現時点ではクリーチャーが不足気味なので、ここからはクリーチャー、特に低マナ域のクリーチャーを集めていきたいところだろう。
遠藤のピックはオルゾフ方面にまとまっており、白が被っているのが少々辛いところか。とはいえボロスとオルゾフは使用するカードの方針がかなり違うため、住み分けは可能だ。
第2パック
1手目
関係ない色の強力レアを引き当ててしまうが、ここは落ち着いて待望の軽マナクリーチャー。
2手目
- ○《突撃するグリフィン》
- 《ヴィーアシーノの軸尾》
コンバットトリックにもなる優秀なクリーチャーである《ヴィーアシーノの軸尾》と最後まで悩んでいたが、安定して攻撃できる飛行持ちの《突撃するグリフィン》を。とはいえ2手目に取りたいカードではないので苦しいところ。

▶ 練習問題:
**1)** 本文のうち、「遠藤のピックはオルゾフ方面に」から始まって「ドではないので苦しいところ。」まで続く部分を、一字も変えずに書き出してください。
**2)** 本文を読んで、次の問いに答えてください。
(a) 遠藤のピックはどの方面にまとまっていますか。
(b) 第2パックの2手目で取ったカードは何ですか。
(c) 現時点で不足気味だとされているのは何ですか。
**3)** 次の文が本文の内容と合っているかどうか、「はい」か「いいえ」で答えてください。決め手となる本文の言葉も、そのまま引用してください。
(a) 遠藤のピックはボロス方面にまとまっている。
(b) ボロスとオルゾフでは、使うカードの方針がかなり違う。
(c) 第2パックの1手目では、関係ない色の強力レアを取った。
この資料は本文とは関係がありません。

▶ データ資料:
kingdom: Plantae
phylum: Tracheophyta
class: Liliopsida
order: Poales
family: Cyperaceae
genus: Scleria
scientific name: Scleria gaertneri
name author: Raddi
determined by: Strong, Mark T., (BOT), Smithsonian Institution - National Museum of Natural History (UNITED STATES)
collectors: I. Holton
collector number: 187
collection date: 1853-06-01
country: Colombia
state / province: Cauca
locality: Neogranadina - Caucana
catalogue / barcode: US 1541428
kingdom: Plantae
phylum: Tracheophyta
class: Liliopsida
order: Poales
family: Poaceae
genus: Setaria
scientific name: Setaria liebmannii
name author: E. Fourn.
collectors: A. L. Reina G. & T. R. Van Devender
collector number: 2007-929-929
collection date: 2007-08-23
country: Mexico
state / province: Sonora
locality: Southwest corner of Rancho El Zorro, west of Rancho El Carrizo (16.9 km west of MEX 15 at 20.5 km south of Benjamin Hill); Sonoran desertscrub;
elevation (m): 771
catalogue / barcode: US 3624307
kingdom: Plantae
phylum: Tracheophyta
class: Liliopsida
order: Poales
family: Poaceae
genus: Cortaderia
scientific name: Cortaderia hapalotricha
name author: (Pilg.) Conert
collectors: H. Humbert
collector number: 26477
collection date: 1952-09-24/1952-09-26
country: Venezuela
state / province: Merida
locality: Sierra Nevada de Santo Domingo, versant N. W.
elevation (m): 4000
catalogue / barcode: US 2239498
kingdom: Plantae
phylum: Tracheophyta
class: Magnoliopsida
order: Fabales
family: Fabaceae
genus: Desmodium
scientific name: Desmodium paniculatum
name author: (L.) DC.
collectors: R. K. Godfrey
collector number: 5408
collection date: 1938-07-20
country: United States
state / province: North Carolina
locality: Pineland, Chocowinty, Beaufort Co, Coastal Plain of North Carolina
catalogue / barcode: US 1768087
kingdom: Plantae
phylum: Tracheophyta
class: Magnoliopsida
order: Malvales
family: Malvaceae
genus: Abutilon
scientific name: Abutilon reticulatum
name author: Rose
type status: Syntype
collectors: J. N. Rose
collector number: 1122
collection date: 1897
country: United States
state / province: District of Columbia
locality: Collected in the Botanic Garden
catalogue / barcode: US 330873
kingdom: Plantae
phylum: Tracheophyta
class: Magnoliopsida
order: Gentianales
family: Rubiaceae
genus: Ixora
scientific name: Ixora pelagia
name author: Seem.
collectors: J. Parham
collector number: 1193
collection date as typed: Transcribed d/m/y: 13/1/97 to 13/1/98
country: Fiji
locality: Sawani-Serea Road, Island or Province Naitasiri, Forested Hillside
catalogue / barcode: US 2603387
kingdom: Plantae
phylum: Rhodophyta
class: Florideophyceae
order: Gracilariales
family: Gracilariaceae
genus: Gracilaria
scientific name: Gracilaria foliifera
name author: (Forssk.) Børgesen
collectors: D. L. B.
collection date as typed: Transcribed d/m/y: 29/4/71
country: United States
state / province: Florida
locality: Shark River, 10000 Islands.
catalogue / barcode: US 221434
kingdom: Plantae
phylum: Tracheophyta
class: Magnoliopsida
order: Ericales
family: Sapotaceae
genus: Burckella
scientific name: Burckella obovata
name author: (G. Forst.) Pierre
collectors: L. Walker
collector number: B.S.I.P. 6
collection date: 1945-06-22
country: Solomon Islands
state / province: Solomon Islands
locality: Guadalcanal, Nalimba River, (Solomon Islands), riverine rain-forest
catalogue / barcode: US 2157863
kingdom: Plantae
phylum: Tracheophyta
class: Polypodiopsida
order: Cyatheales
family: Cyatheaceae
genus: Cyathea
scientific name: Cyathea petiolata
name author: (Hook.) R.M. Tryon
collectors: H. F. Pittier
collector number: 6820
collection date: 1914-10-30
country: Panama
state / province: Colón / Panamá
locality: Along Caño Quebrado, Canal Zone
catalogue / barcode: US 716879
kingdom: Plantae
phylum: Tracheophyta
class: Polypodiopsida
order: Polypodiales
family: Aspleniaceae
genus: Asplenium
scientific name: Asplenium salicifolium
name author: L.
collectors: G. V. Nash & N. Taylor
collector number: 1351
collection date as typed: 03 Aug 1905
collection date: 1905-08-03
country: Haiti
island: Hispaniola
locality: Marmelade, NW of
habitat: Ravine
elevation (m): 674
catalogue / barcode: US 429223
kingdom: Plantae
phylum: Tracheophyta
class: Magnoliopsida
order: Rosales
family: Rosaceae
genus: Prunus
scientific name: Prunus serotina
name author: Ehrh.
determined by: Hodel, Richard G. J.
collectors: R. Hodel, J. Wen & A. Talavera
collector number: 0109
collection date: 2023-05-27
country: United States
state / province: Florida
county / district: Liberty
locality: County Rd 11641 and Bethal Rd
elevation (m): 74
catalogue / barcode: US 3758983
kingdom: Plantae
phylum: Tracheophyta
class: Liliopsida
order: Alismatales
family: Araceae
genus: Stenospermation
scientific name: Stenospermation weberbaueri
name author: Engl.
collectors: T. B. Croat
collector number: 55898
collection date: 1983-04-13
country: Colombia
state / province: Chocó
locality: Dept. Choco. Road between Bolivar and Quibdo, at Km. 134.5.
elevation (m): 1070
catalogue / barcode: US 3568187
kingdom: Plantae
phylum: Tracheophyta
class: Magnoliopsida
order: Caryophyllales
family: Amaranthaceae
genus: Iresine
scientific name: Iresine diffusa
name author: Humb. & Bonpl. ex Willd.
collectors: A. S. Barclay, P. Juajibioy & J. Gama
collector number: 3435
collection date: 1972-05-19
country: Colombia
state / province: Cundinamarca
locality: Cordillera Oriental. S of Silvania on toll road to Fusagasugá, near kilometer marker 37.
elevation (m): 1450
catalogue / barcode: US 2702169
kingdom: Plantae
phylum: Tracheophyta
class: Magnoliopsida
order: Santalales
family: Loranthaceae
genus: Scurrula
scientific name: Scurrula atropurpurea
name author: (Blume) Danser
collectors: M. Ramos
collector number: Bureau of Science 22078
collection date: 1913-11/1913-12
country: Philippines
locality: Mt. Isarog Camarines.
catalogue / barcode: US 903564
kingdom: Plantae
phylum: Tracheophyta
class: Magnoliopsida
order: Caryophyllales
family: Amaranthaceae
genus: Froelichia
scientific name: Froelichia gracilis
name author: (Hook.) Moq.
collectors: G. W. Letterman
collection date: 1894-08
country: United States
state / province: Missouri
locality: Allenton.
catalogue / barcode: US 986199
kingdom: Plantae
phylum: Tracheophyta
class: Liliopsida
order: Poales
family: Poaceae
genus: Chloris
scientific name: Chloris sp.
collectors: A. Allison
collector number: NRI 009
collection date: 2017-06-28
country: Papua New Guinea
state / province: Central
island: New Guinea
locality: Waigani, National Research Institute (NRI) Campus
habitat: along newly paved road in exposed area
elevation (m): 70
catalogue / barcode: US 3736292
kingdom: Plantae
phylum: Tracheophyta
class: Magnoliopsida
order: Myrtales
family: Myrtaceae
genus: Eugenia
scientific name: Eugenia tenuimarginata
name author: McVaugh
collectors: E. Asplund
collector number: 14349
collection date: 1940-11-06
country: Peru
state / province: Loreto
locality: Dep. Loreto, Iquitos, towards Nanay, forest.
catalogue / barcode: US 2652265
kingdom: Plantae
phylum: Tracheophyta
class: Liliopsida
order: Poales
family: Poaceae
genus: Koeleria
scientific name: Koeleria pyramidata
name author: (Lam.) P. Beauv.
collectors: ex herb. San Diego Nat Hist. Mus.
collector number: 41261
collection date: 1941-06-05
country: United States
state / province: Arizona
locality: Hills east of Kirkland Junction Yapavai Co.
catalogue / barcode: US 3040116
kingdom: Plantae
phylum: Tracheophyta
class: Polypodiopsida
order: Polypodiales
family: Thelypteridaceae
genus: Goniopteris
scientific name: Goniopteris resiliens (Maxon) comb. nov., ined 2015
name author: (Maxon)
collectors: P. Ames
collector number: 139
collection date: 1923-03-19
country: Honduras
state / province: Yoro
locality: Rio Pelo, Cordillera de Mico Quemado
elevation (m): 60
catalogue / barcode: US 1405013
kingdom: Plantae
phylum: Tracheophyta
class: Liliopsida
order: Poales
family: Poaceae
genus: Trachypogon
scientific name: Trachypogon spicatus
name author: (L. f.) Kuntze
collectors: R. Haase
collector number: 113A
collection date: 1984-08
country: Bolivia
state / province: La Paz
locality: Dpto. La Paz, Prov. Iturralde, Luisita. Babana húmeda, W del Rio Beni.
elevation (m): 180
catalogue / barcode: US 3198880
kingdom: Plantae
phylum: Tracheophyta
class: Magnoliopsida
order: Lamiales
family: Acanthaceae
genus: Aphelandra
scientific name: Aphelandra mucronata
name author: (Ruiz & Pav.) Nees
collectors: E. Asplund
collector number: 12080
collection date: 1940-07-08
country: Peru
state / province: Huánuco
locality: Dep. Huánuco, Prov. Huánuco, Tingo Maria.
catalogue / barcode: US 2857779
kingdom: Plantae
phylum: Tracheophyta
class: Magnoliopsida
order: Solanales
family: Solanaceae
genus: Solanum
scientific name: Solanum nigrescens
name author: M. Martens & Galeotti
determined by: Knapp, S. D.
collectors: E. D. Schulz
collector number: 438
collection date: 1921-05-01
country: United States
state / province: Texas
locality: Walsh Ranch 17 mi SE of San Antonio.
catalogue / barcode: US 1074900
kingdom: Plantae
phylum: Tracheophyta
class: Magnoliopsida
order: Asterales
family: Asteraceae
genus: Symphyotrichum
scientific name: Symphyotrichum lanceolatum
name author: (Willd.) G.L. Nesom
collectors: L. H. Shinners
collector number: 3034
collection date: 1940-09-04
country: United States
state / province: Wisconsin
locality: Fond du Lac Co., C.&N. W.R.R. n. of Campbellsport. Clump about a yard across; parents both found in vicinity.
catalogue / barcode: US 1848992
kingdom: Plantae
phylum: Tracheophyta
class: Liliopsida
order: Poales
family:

▶ 各問の解答:
**1)**
遠藤のピックはオルゾフ方面にまとまっており、白が被っているのが少々辛いところか。とはいえボロスとオルゾフは使用するカードの方針がかなり違うため、住み分けは可能だ。
第2パック
1手目
関係ない色の強力レアを引き当ててしまうが、ここは落ち着いて待望の軽マナクリーチャー。
2手目
- ○《突撃するグリフィン》
- 《ヴィーアシーノの軸尾》
コンバットトリックにもなる優秀なクリーチャーである《ヴィーアシーノの軸尾》と最後まで悩んでいたが、安定して攻撃できる飛行持ちの《突撃するグリフィン》を。とはいえ2手目に取りたいカードではないので苦しいところ。

**2)**
(a) オルゾフ方面
(b) 《突撃するグリフィン》
(c) クリーチャー

**3)**
(a) いいえ。「遠藤のピックはオルゾフ方面にまとまっており」
(b) はい。「ボロスとオルゾフは使用するカードの方針がかなり違うため、住み分けは可能だ」
(c) いいえ。「ここは落ち着いて待望の軽マナクリーチャー」